LEE'S SUMMIT, Mo. -- Frigid temperatures this month have more people feeling drafts and other problems that keep them from being comfortable in their own homes.
Energy auditors are helping make houses more efficient.
You don't have to live in a 100-year-old house to feel cold air in your home.
Experts say even in new construction there are places where homeowners can save money and make the place they live more comfortable.
Scott Schauner just moved into a new home three months ago.
As temperatures plunged this winter, he and wife found one side of the house four degrees warmer than the other. And they felt drafty air coming in from somewhere.
"Very chilly, very chilly," Schauner said. "We’ve stopped eating breakfast in the breakfast room and eat in the dining room now."
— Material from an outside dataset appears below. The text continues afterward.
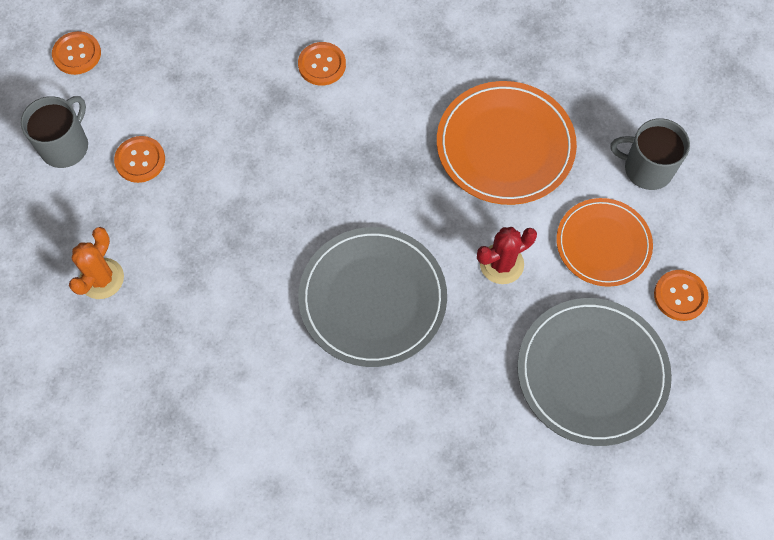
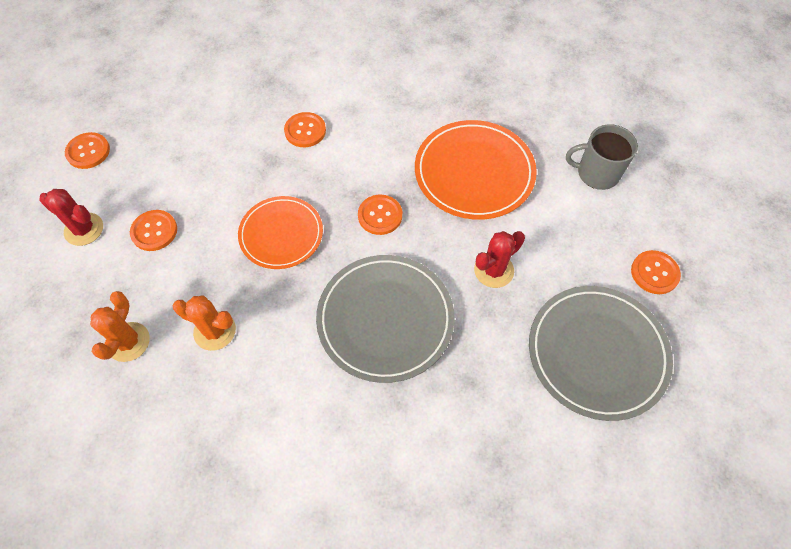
camera: 10 degrees left, 5 degrees down
(65, 146) = (84, 229): grey mug -> red cactus
(191, 282) = (215, 331): none -> orange cactus
(388, 181) = (380, 215): none -> orange button
(603, 244) = (577, 240): orange plate -> orange plate (281, 234)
A $300 energy audit identifies where the leaks are coming from, and in Missouri, rebates from Kansas City Power and Light and Spire usually can cover much of the costs to seal and insulate.
"Especially when you get attic insulation, by the time the insulators leave your house, your house just feels different," said Ben Meyer, an energy auditor with Star Energy Consultants. "Certainly when air sealing is done, you’ll notice drafts go away and the temperature of the house doesn’t vary from one side to the other, or from one floor to the other. The differences are really immediate."
Meyer found cold air pouring into Schauner's home from what looked like a closed attic fan.
He says it's usually not windows and doors that leak cold air, but your attic or basement that's the source of drafts.
There's also tax deductions in Missouri for making your home more efficient. Meyer says for as little as a $1,000 investment, most homeowners notice a difference in their utility bills right away.